Tamanha é a identificação do golem com a figura do super-herói que, como lembra o professor Elcio Cornelsen no ensaio "Os Caminhos do Golem pela Literatura", o escritor brasileiro Moacyr Scliar convoca-o para enfrentar os nazistas ao lado do Sombra e do Homem de Borracha, em "A Guerra no Bom Fim" (1972).

No entanto, ressalto que o tipo de proteção oferecida por um golem não é muito confiável. Na versão de Isaac Bashevis Singer para a lenda envolvendo o rabino Loew, o autor chama a nossa atenção para o fato de que o golem teria sido criado com a finalidade de desempenhar uma única tarefa, devendo retornar ao pó assim que a sua missão fosse cumprida.

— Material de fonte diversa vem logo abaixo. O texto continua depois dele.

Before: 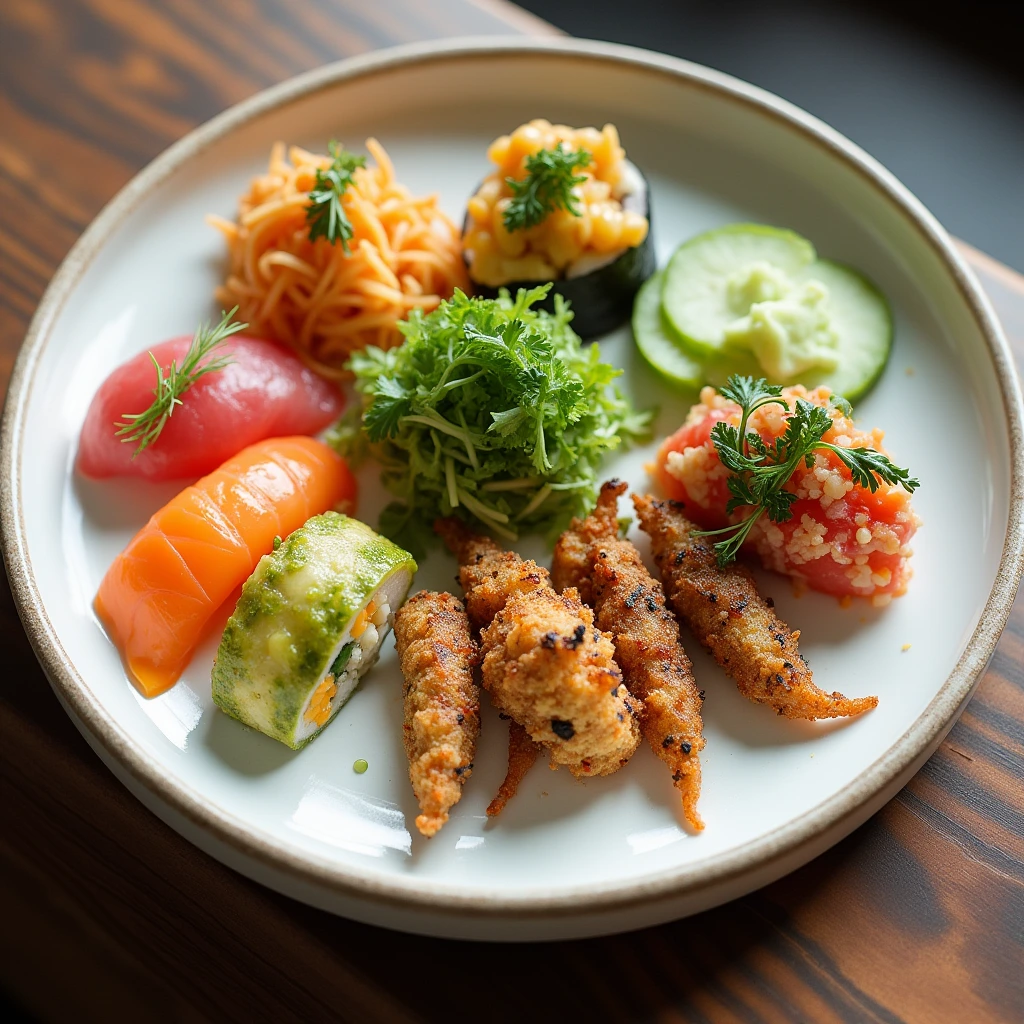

Mas, Joseph, o golem, passa a criar problemas a partir do momento em que o rabino insiste em mantê-lo vivo na tentativa de prevenir novas ameaças à comunidade, pois o golem é um gigante incapaz de exercer qualquer outra função de modo autônomo, com o mínimo de perícia e discernimento.

Em texto de 1984 para o jornal The New York Times, Singer discute a atualidade desse personagem e alerta-nos para o fato de que, na maioria das histórias, o golem quase sempre acaba se revoltando contra o seu criador, deixando de ser um instrumento de auxílio e proteção para configurar-se em tormento e ameaça. (Lembremo-nos de HAL 9000, o computador de "2001: Uma Odisseia no Espaço"!)

Neste sentido, Singer comenta que o golem de Praga era uma espécie de "literalista", ou seja, uma criatura incapaz de compreender as nuances de uma fala. Já Joseph Dan, professor da Universidade Hebraica de Jerusalém, vai mais direto ao ponto. Em documentário produzido pela Deutsche Welle, Dan comenta que, em hebraico moderno, a palavra golem é comumente empregada para descrever uma pessoa idiota.

Isto posto, penso que, em algum sentido, a figura do golem extrapola as questões sobre a nossa relação com a tecnologia, mostrando-se igualmente útil em nos fazer refletir sobre como, muitas vezes, as nossas escolhas políticas atuam em detrimento dos nossos próprios interesses.

Ora, será que ao depositarmos as nossas esperanças de redenção em certas figuras, a desejar mantê-las no poder para proteger-nos de possíveis ameaças, não estaríamos, igualmente, correndo o risco de nos tornamos reféns de um golem?

Quando o rabino Loew percebeu que o golem de Praga estava prestes a colocar a comunidade em uma situação ainda pior do que aquela que ele houvera sido criado para combater, deu um jeito de desativar o monstro e trancafiar os seus restos no sótão da sinagoga.

Mais tarde, conta-nos Scholem, um dos sucessores de Loew, o rabino Ezequiel Landau (1713-1793), teria ido examinar os restos do golem: "E, retornando, baixou uma ordem, obrigatória para todas as gerações futuras, pela qual nenhum mortal jamais deveria subir ao sótão".

Quem sabe devêssemos adotar semelhante estratégia com relação a certas figuras, convicções e ideias políticas, cujas perpetuações tendem operar em nosso prejuízo. Afinal, nos textos sobre o golem, fica evidente a lição de que, a longo prazo, não podemos confiar em soluções mágicas para os nossos problemas.

​Para os que se interessam pelo assunto, os ensaios de Luiz Nazario e Elcio Cornelsen estão publicados na coletânea "Os Fazedores de Golems", editada pelos professores Lyslei Nascimento e Luiz Nazario, da UFMG.